I then set the value of the last byte to one. And perform a shift right on the unsigned int(the 4byte variable). I do not understand why this operation apparantly changes the content of the 3byte.

See code below along with the output when I run it

#include <cstdio>

int main(int argc,char **argv){
  fprintf(stderr,"sizeof(unsigned int): %lu sizeof(unsigned char):%lu\n",sizeof(unsigned int),sizeof(unsigned char));
  unsigned int val=0;
  unsigned char *valc =(unsigned char*) &val;
  valc[3] = 1;
  fprintf(stderr,"uint: %u, uchars: %u %u %u %u\n",val,valc[0],valc[1],valc[2],valc[3]);
  val = val >>1;
  fprintf(stderr,"uint: %u, uchars: %u %u %u %u\n",val,valc[0],valc[1],valc[2],valc[3]);
  return 0;
}


sizeof(unsigned int): 4 sizeof(unsigned char):1
uint: 16777216, uchars: 0 0 0 1
uint: 8388608, uchars: 0 0 128 0

Thanks in advance

NathanOliver
  • 150,499
  • 26
  • 240
  • 331
monkeyking
  • 6,118
  • 20
  • 56
  • 76
  • 1
    [Are you sure that's not the first byte](https://en.wikipedia.org/wiki/Endianness)? – user4581301 Feb 21 '20 at 22:53
  • 1
    Your first clue will be to pontificate on the reason why the first number comes out to "16777216". Then try setting the other three bytes to `1`, one at a time see what the result is, and you should be able to figure out the reason by yourself. – Sam Varshavchik Feb 21 '20 at 22:57
  • Note, though, that the [correct format specifier for `size_t`](https://stackoverflow.com/questions/2125845/platform-independent-size-t-format-specifiers-in-c) (which is what `sizeof()` returns) is `"%zu"`, not `"%lu"`. Using an incorrect format specifier invokes undefined behavior. – Andrew Henle Feb 21 '20 at 23:31

2 Answers2

4

You've discovered that your computer doesn't always store the bytes for multi-byte data types in the order you happen to expect. valc[0] is the least significant byte (LSB) on your system.
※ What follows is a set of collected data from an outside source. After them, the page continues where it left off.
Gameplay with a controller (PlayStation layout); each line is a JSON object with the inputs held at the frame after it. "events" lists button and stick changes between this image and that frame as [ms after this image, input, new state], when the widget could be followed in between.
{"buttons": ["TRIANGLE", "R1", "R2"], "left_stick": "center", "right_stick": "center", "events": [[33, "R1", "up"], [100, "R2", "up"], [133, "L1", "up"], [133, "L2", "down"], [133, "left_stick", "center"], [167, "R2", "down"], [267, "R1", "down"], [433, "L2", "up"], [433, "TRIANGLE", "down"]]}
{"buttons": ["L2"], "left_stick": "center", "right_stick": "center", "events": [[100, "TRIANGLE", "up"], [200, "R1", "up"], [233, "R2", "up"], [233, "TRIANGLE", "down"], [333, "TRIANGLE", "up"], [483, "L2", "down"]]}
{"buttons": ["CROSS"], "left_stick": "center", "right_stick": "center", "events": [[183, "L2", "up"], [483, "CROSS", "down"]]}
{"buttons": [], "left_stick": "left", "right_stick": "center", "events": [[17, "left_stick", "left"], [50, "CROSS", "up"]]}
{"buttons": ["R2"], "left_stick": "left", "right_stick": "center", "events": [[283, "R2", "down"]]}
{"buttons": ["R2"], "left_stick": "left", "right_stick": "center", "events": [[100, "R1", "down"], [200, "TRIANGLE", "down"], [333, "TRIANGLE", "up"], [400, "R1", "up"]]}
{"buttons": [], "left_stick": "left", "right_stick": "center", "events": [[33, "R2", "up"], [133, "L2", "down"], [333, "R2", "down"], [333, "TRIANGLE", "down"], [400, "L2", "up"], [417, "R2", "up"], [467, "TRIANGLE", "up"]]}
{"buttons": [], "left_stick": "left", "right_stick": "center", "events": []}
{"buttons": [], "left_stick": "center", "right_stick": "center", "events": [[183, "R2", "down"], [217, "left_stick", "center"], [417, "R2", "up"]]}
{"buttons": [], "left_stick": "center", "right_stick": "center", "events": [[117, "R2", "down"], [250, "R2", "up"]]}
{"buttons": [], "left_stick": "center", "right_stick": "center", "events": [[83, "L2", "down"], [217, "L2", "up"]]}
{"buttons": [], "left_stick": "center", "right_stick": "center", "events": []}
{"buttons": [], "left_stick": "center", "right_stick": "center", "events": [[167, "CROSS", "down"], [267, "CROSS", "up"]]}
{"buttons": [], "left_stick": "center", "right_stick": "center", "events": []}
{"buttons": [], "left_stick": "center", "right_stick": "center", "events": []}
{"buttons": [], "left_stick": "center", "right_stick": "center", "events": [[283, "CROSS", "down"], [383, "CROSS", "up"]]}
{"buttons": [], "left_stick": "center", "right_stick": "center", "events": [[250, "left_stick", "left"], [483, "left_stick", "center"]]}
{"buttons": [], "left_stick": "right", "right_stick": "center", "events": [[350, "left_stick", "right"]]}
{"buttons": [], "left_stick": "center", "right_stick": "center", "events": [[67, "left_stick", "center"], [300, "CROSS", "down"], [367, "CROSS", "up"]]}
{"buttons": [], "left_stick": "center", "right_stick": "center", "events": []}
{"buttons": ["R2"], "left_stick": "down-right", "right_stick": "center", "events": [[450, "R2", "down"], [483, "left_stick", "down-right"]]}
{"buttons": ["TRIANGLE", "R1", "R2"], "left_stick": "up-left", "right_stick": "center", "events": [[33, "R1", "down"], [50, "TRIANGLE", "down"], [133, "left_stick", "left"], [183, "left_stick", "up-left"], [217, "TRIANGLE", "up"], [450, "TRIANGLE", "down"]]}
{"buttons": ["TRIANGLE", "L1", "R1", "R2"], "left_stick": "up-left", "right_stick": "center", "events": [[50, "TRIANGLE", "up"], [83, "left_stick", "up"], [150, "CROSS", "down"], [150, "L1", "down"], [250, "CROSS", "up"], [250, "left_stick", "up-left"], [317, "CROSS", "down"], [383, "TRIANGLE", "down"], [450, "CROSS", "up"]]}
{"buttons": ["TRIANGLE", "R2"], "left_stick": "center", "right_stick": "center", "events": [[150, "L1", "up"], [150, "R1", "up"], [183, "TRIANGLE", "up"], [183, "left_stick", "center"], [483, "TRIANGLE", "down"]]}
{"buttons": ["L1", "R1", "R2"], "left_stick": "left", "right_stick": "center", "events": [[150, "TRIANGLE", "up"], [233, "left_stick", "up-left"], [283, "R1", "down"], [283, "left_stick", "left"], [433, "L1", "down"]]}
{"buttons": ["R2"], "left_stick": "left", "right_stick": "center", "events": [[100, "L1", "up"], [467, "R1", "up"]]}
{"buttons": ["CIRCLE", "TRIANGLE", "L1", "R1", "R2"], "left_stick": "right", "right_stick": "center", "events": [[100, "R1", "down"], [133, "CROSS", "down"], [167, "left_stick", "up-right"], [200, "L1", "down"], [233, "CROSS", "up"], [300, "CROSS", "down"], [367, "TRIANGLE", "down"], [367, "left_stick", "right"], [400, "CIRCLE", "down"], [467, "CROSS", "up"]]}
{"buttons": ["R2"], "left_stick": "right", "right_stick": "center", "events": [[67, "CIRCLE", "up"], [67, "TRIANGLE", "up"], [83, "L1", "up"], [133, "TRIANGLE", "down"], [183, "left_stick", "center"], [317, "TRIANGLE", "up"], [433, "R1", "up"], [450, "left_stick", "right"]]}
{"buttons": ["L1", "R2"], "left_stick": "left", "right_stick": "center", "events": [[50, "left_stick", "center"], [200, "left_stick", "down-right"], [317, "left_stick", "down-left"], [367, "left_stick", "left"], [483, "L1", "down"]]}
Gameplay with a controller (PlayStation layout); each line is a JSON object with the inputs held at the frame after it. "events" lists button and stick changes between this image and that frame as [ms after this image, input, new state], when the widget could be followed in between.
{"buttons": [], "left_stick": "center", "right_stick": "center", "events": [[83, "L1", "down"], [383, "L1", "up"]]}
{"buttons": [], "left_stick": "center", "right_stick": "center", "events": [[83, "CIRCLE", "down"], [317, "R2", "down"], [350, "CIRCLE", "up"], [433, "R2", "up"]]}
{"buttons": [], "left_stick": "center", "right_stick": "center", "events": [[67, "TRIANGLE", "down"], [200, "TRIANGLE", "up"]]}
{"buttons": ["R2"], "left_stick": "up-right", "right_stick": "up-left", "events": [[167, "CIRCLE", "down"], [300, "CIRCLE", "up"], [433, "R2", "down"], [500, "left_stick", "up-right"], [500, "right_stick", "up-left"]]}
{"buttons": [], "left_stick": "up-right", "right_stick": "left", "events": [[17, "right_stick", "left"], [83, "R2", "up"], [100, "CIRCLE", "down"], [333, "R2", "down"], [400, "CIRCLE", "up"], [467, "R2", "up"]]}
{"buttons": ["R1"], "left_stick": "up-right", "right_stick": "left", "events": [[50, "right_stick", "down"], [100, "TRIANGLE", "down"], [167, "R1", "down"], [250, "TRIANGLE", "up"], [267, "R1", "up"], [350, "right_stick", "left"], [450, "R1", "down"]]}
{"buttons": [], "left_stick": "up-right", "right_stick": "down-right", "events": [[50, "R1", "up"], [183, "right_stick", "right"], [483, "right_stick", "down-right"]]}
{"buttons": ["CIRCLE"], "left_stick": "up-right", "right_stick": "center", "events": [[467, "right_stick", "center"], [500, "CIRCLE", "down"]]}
Since the LSB is stored at the lowest memory address, it is known as a "little-endian" system. At the other end, valc[3] is the most significant byte (MSB).

Your output will make more sense to you if you print valc[3],valc[2],valc[1],valc[0] instead, since humans expect the most significant values to be on the left.

Other computer architectures are "big-endian" and will store the most significant byte first.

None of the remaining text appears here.